On opening the Koran and seeing these words repeated so often, it is understandable that the first impression often leads people to mistakenly believe that Allah (The Arabic word for God) and the Lord God of the Bible are the same. You might even conclude on that basis that Islam must surely be a religion almost like Christianity and Judaism and therefore a religion of peace and tolerance. But you would be badly mistaken.
There are many verses in the Koran that bear some resemblance to the Bible in language and style, and which seem to preach peace, tolerance, compassion, and mercy.
On the other hand, if you pick up and read Sura 9: 5, you have quite a different impression:
“And when the sacred months are passed, kill those who join other gods with God wherever ye shall find them; and seize them, besiege them, and lay wait for them with every kind of ambush: but if they shall convert, and observe prayer, pay the obligatory alms, then let them go their way, for God is Gracious, Merciful.”
“Those who join other gods with God” in this verse means specifically those who believe in the Holy Trinity of Father, Son (Jesus), and the Holy Spirit. Belief in the Trinity to Muslims is terrible apostasy and blasphemy, deserving death. Thus the Koran exhorts Muslim believers to go out and kill Christians unless they convert to Islam. Convert or die is not the command of religious tolerance.
In addition to the Koran, there are many sayings of Muhammad, which clearly indicate his great emphasis on Jihad, or holy war against infidels, and glorification of martyrdom in the expansion of Islam.

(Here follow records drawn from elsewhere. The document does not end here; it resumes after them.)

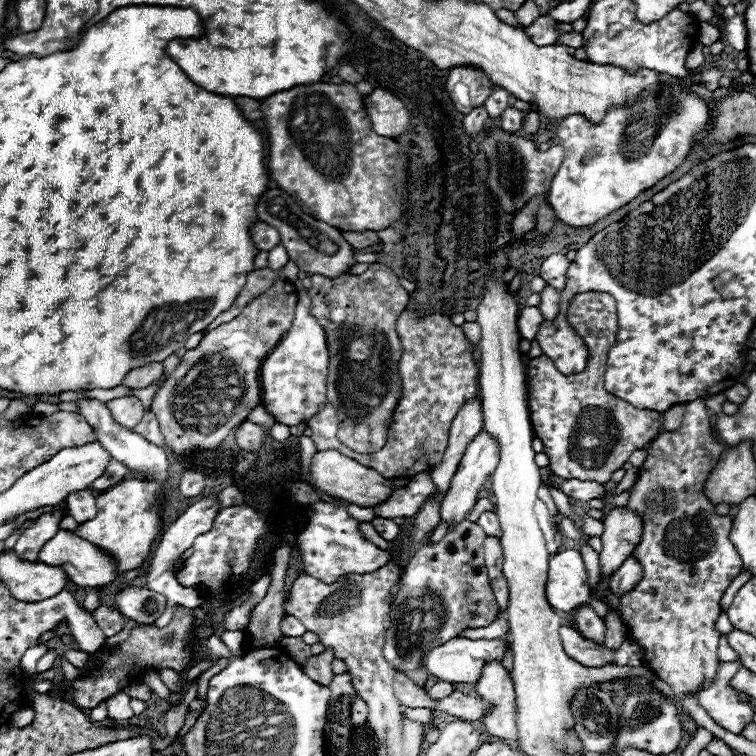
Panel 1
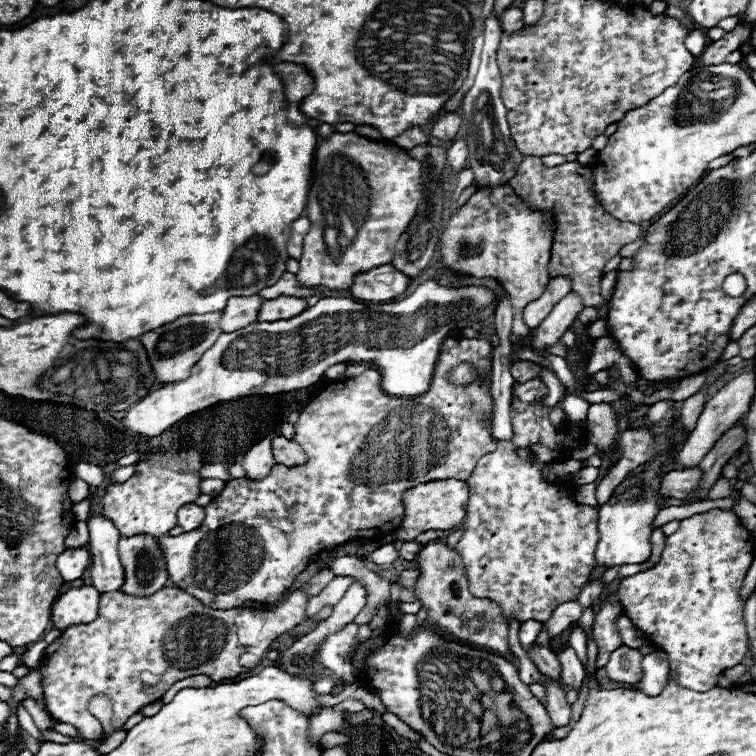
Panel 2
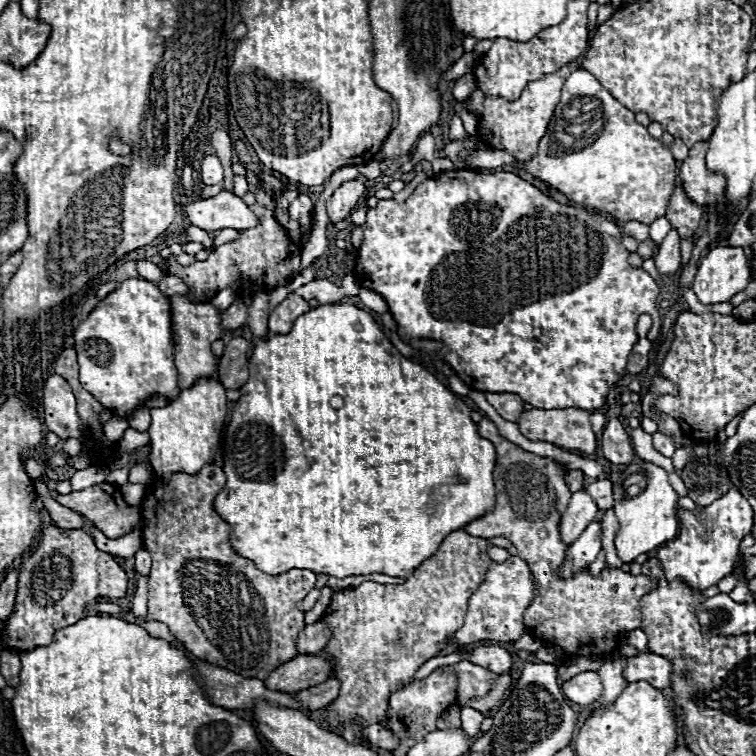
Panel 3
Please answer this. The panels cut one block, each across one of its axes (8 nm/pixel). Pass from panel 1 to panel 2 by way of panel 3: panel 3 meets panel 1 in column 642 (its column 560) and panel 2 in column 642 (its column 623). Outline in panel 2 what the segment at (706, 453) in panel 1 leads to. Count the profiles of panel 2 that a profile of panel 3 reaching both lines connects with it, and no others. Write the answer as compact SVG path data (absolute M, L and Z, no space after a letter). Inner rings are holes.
M712 508L702 514L694 514L680 522L680 528L666 538L664 552L656 566L628 576L618 586L618 600L622 602L624 614L644 634L646 640L656 644L656 650L668 654L670 670L676 682L688 690L704 692L716 686L716 678L742 662L748 652L748 636L742 618L744 602L738 598L744 576L752 564L754 536L732 510Z

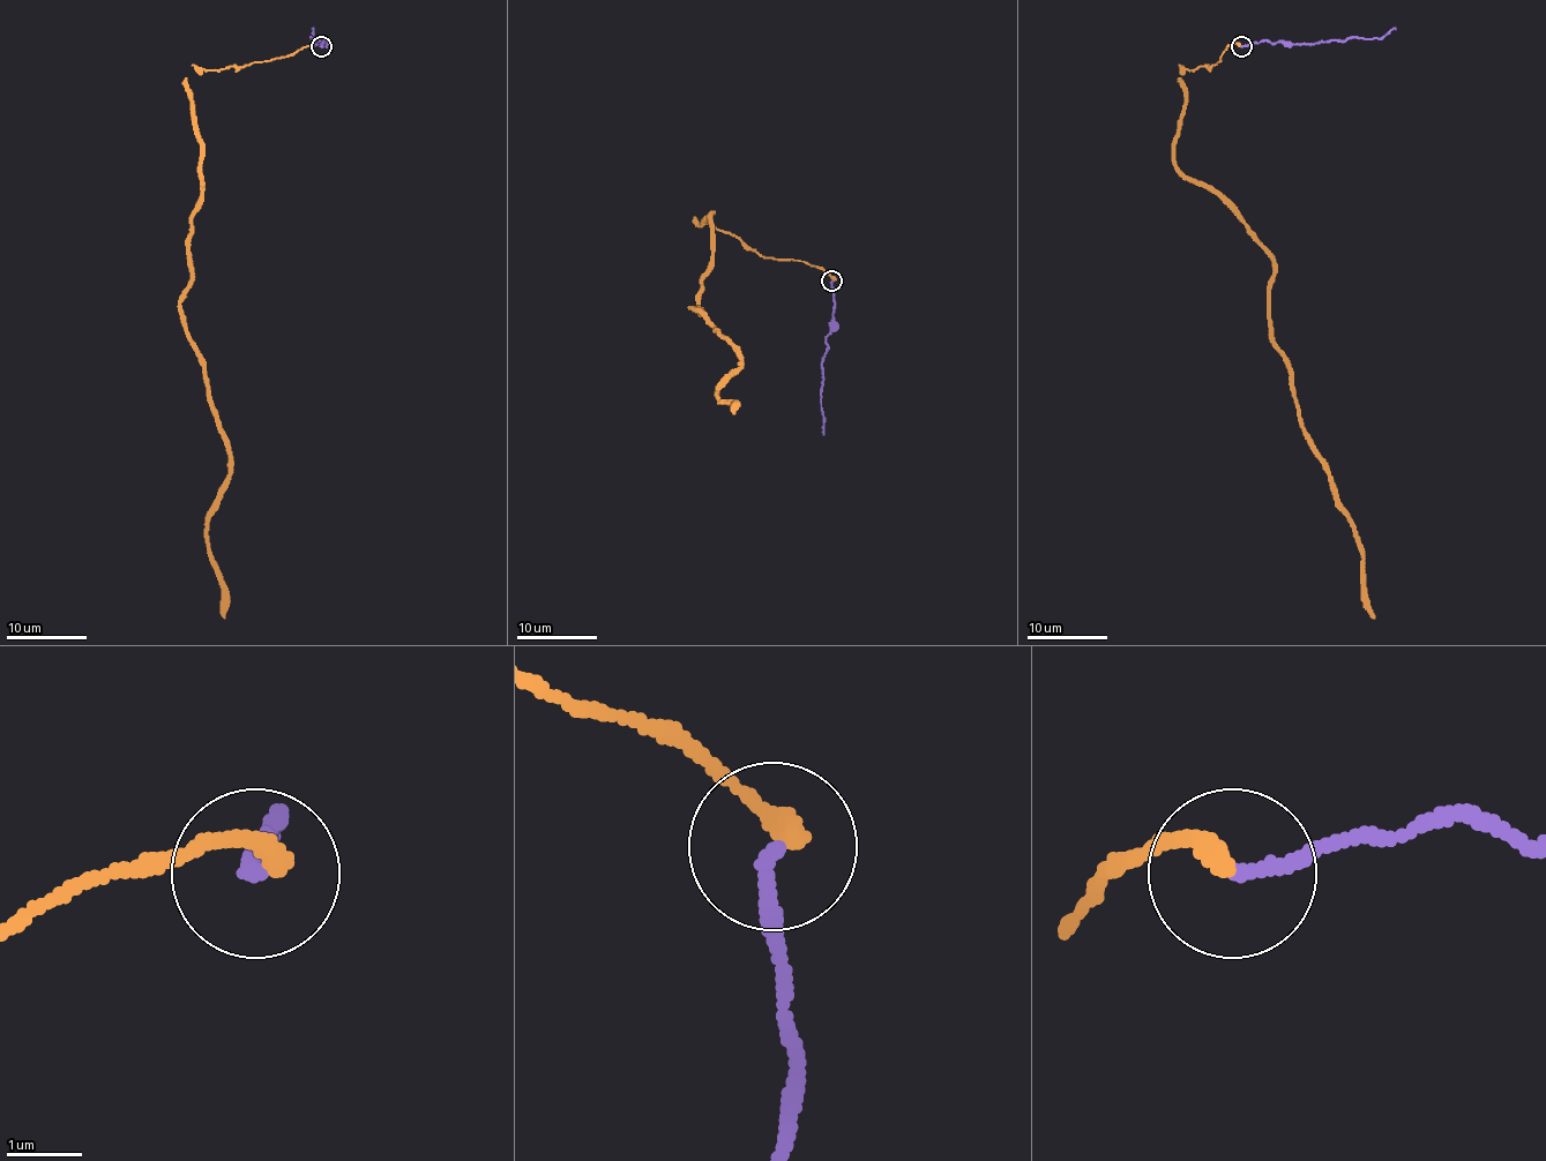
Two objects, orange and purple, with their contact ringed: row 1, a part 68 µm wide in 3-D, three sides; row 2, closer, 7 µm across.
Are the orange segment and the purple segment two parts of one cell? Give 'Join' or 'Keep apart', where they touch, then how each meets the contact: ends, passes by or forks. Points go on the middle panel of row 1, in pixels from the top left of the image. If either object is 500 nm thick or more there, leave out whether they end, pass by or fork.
Keep apart. Place: (831, 281). At the ring orange ends. At the ring purple ends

A common theme of multiculturalist apologists for Islam in recent years is that Jihad is primarily a doctrine of spiritual struggle. That opinion is held by only a small percentage of Muslim scholars of Islam and by some in the mystical, and syncretistic Sufi sect, but it has never been the primary interpretation in the major branches of mainstream Islam. The only group with a strong majority supporting the “peace and tolerance” counterfactual version of Jihad is American college professors of “Religious” studies. This is in amazing contrast to all documental and historical evidence. This insupportable position they hold to with almost hysterical political correctitude. Unfortunately they have considerable influence in educational, media, and political spheres. Nevertheless, violent holy war against all who reject Islam has always been the primary meaning of Jihad in Islam.
Muhammad himself said that “the most important acts a man can perform are faith, war in the path of Allah, and a blameless pilgrimage.” It takes considerable self- deception by Western multiculturalists to believe otherwise.